- _EXERCISE_
Lay out every line of all the items below as a Markdown table with the columns Row and Line, numbering each line under Row and leaving out blank lines.
====
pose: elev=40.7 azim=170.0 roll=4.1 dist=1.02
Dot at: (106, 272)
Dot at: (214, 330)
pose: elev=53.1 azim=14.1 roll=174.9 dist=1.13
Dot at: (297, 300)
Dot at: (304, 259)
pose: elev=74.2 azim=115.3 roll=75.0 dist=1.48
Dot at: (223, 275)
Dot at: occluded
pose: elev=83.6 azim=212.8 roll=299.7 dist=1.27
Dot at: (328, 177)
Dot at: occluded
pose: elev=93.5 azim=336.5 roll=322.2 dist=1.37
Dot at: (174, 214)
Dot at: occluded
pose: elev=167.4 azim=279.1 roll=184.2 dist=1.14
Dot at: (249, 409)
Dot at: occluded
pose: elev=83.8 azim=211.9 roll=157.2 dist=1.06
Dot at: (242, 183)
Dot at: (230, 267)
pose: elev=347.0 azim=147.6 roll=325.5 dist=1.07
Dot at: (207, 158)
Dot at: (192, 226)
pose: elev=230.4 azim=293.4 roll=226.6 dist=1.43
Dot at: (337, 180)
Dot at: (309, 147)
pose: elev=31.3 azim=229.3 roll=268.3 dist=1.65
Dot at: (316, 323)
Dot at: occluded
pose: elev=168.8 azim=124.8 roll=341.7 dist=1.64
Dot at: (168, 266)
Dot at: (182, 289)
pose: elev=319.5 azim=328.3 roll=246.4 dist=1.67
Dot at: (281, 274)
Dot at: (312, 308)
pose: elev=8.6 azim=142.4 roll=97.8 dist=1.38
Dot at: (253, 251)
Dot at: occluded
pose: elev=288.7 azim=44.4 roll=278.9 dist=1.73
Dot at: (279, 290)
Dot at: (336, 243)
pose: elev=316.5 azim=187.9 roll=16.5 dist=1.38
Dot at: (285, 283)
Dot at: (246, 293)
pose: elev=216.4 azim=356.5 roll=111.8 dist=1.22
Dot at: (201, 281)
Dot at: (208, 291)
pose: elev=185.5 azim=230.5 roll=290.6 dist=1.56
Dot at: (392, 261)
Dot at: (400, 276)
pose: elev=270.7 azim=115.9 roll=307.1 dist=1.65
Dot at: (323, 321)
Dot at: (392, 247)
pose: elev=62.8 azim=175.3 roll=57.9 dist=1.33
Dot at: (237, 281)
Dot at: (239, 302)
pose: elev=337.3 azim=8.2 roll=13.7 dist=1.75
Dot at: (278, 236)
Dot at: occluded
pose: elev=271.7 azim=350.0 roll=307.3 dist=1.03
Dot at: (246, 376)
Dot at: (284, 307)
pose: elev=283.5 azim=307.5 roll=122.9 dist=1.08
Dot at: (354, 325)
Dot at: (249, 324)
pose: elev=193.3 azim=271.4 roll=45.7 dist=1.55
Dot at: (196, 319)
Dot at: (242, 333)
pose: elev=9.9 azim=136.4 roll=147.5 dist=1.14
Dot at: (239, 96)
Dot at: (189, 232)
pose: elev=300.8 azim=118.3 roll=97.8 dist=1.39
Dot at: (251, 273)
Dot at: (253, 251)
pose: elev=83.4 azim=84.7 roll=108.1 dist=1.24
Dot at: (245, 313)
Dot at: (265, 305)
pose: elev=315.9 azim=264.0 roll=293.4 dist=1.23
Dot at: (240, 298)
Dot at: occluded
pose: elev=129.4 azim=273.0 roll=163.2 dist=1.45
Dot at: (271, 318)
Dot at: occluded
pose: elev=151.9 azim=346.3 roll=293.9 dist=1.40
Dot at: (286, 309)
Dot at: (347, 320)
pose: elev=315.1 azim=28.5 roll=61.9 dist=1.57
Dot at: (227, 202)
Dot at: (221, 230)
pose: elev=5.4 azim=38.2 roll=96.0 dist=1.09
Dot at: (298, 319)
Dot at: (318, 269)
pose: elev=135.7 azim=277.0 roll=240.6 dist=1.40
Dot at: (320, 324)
====
- _THE RESPONSE_
| Row | Line |
|---|---|
| 1 | pose: elev=40.7 azim=170.0 roll=4.1 dist=1.02 |
| 2 | Dot at: (106, 272) |
| 3 | Dot at: (214, 330) |
| 4 | pose: elev=53.1 azim=14.1 roll=174.9 dist=1.13 |
| 5 | Dot at: (297, 300) |
| 6 | Dot at: (304, 259) |
| 7 | pose: elev=74.2 azim=115.3 roll=75.0 dist=1.48 |
| 8 | Dot at: (223, 275) |
| 9 | Dot at: occluded |
| 10 | pose: elev=83.6 azim=212.8 roll=299.7 dist=1.27 |
| 11 | Dot at: (328, 177) |
| 12 | Dot at: occluded |
| 13 | pose: elev=93.5 azim=336.5 roll=322.2 dist=1.37 |
| 14 | Dot at: (174, 214) |
| 15 | Dot at: occluded |
| 16 | pose: elev=167.4 azim=279.1 roll=184.2 dist=1.14 |
| 17 | Dot at: (249, 409) |
| 18 | Dot at: occluded |
| 19 | pose: elev=83.8 azim=211.9 roll=157.2 dist=1.06 |
| 20 | Dot at: (242, 183) |
| 21 | Dot at: (230, 267) |
| 22 | pose: elev=347.0 azim=147.6 roll=325.5 dist=1.07 |
| 23 | Dot at: (207, 158) |
| 24 | Dot at: (192, 226) |
| 25 | pose: elev=230.4 azim=293.4 roll=226.6 dist=1.43 |
| 26 | Dot at: (337, 180) |
| 27 | Dot at: (309, 147) |
| 28 | pose: elev=31.3 azim=229.3 roll=268.3 dist=1.65 |
| 29 | Dot at: (316, 323) |
| 30 | Dot at: occluded |
| 31 | pose: elev=168.8 azim=124.8 roll=341.7 dist=1.64 |
| 32 | Dot at: (168, 266) |
| 33 | Dot at: (182, 289) |
| 34 | pose: elev=319.5 azim=328.3 roll=246.4 dist=1.67 |
| 35 | Dot at: (281, 274) |
| 36 | Dot at: (312, 308) |
| 37 | pose: elev=8.6 azim=142.4 roll=97.8 dist=1.38 |
| 38 | Dot at: (253, 251) |
| 39 | Dot at: occluded |
| 40 | pose: elev=288.7 azim=44.4 roll=278.9 dist=1.73 |
| 41 | Dot at: (279, 290) |
| 42 | Dot at: (336, 243) |
| 43 | pose: elev=316.5 azim=187.9 roll=16.5 dist=1.38 |
| 44 | Dot at: (285, 283) |
| 45 | Dot at: (246, 293) |
| 46 | pose: elev=216.4 azim=356.5 roll=111.8 dist=1.22 |
| 47 | Dot at: (201, 281) |
| 48 | Dot at: (208, 291) |
| 49 | pose: elev=185.5 azim=230.5 roll=290.6 dist=1.56 |
| 50 | Dot at: (392, 261) |
| 51 | Dot at: (400, 276) |
| 52 | pose: elev=270.7 azim=115.9 roll=307.1 dist=1.65 |
| 53 | Dot at: (323, 321) |
| 54 | Dot at: (392, 247) |
| 55 | pose: elev=62.8 azim=175.3 roll=57.9 dist=1.33 |
| 56 | Dot at: (237, 281) |
| 57 | Dot at: (239, 302) |
| 58 | pose: elev=337.3 azim=8.2 roll=13.7 dist=1.75 |
| 59 | Dot at: (278, 236) |
| 60 | Dot at: occluded |
| 61 | pose: elev=271.7 azim=350.0 roll=307.3 dist=1.03 |
| 62 | Dot at: (246, 376) |
| 63 | Dot at: (284, 307) |
| 64 | pose: elev=283.5 azim=307.5 roll=122.9 dist=1.08 |
| 65 | Dot at: (354, 325) |
| 66 | Dot at: (249, 324) |
| 67 | pose: elev=193.3 azim=271.4 roll=45.7 dist=1.55 |
| 68 | Dot at: (196, 319) |
| 69 | Dot at: (242, 333) |
| 70 | pose: elev=9.9 azim=136.4 roll=147.5 dist=1.14 |
| 71 | Dot at: (239, 96) |
| 72 | Dot at: (189, 232) |
| 73 | pose: elev=300.8 azim=118.3 roll=97.8 dist=1.39 |
| 74 | Dot at: (251, 273) |
| 75 | Dot at: (253, 251) |
| 76 | pose: elev=83.4 azim=84.7 roll=108.1 dist=1.24 |
| 77 | Dot at: (245, 313) |
| 78 | Dot at: (265, 305) |
| 79 | pose: elev=315.9 azim=264.0 roll=293.4 dist=1.23 |
| 80 | Dot at: (240, 298) |
| 81 | Dot at: occluded |
| 82 | pose: elev=129.4 azim=273.0 roll=163.2 dist=1.45 |
| 83 | Dot at: (271, 318) |
| 84 | Dot at: occluded |
| 85 | pose: elev=151.9 azim=346.3 roll=293.9 dist=1.40 |
| 86 | Dot at: (286, 309) |
| 87 | Dot at: (347, 320) |
| 88 | pose: elev=315.1 azim=28.5 roll=61.9 dist=1.57 |
| 89 | Dot at: (227, 202) |
| 90 | Dot at: (221, 230) |
| 91 | pose: elev=5.4 azim=38.2 roll=96.0 dist=1.09 |
| 92 | Dot at: (298, 319) |
| 93 | Dot at: (318, 269) |
| 94 | pose: elev=135.7 azim=277.0 roll=240.6 dist=1.40 |
| 95 | Dot at: (320, 324) |